Yellen says Fed’s ‘extraordinary commitment’ still needed
WASHINGTON -- Federal Reserve Chairwoman Janet Yellen, saying the job market is far from normal, made clear Monday that the central bank remains committed to providing extraordinary support for the economy for some time to come.
Yellen’s remarks in Chicago were meant to reassure investors and others after statements earlier this month that indicated the Fed might start raising short-term interest rates as soon as early next year – sooner than many had been expecting.
“She is backtracking some from her hawkish-sounding remarks from the press conference a couple weeks ago,” said Jack Ablin, chief investment officer of BMO Private Bank in Chicago. “This suggests they’re not going to turn on the tightening [of monetary policy] any time soon.”
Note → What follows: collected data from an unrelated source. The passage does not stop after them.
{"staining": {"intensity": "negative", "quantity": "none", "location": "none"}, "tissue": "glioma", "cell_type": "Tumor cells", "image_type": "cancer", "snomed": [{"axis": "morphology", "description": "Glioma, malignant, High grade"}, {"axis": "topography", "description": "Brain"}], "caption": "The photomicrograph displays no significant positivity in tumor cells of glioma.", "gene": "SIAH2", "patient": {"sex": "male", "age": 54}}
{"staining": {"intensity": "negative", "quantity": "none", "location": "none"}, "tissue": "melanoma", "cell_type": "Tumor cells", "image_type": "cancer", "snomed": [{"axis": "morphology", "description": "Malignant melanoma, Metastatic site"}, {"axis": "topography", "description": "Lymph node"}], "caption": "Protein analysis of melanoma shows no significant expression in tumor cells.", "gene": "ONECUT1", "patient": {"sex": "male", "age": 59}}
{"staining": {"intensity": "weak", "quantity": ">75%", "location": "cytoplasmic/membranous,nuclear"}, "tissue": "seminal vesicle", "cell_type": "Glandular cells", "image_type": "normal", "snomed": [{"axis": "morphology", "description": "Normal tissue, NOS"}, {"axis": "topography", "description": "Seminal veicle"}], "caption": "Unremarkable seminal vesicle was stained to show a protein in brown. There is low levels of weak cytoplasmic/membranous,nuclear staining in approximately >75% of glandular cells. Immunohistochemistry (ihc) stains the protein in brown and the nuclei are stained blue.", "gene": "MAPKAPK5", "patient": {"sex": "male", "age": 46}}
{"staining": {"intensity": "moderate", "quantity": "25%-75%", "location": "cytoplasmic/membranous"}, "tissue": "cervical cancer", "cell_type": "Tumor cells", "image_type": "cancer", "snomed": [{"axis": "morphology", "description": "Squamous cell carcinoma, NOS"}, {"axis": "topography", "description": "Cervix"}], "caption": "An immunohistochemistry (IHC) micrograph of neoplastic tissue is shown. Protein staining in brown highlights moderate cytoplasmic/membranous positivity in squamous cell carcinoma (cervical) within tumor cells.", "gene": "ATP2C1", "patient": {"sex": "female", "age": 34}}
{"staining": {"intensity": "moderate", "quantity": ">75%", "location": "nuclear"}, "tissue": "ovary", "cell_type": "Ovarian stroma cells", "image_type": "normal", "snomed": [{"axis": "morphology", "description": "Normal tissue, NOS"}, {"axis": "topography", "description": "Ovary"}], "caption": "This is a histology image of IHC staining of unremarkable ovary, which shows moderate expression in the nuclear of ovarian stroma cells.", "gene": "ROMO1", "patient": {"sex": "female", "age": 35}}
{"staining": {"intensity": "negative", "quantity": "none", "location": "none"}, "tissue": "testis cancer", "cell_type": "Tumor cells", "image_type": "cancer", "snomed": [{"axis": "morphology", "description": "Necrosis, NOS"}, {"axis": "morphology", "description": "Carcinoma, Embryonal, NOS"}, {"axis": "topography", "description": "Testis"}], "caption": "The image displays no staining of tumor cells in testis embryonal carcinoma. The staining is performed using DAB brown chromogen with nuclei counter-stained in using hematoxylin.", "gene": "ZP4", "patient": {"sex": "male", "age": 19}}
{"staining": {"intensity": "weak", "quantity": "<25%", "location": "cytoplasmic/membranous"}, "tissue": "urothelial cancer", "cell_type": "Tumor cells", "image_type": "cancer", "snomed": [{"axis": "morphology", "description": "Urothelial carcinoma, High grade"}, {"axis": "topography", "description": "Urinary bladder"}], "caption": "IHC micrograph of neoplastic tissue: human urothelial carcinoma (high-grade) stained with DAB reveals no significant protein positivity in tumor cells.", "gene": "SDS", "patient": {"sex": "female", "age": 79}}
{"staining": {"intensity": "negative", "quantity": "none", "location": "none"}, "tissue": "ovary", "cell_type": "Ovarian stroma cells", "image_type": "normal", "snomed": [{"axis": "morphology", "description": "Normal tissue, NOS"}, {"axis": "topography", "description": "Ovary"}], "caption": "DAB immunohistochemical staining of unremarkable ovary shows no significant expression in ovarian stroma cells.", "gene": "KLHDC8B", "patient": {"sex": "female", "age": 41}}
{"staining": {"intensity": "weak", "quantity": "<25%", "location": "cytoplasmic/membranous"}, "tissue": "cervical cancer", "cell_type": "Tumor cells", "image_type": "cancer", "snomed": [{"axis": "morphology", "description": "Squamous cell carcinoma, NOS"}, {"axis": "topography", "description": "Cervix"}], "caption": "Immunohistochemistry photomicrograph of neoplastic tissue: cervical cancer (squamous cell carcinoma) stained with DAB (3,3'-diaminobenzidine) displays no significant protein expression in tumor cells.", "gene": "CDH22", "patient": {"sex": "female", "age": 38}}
Yellen also used the occasion of her first public speech since becoming the Fed chief two months ago to cast the data-crunching, marble-headquartered institution in a softer light. She noted that the Fed’s goal is to help Main Street, not Wall Street. To buttress this point, she laced her remarks with anecdotes about real workers still struggling to recover from the Great Recession, something her predecessor, Ben S. Bernanke, rarely did.
“They are a reminder that there are real people behind the statistics,” she said at a community reinvestment conference in Chicago.
Yellen told the stories of three workers to illustrate how the labor market was far from healthy. One worker, she said, was enduring long-term unemployment. Another was struggling to recover his earning power and a third, a woman in the food industry, was among the millions who are now working part-time because she can’t get more hours.
Yellen cited these cases to point out the large slack in the labor market, meaning there are “significantly more people willing and capable of filling a job than there are jobs for them to fill.”
The latest unemployment rate is 6.7%, but Yellen and most of her colleagues at the Fed think that the nation can sustain a jobless figure of 5.2% to 5.6% without putting undue pressure on inflation.
The Fed has sought to help the job market by trying to boost economic growth by buying bonds to hold down long-term interest rates and through its main tool: controlling short-term interest rates, which have been pinned down near zero since late 2008.
Since the start of this year, the central bank has been cutting the amount of its bond purchases, but Yellen said Monday that the Fed was keen on continuing to help grow the economy.
“I think this extraordinary commitment is still needed and will be for some time, and I believe that view is widely shared by my fellow policymakers at the Fed,” she said.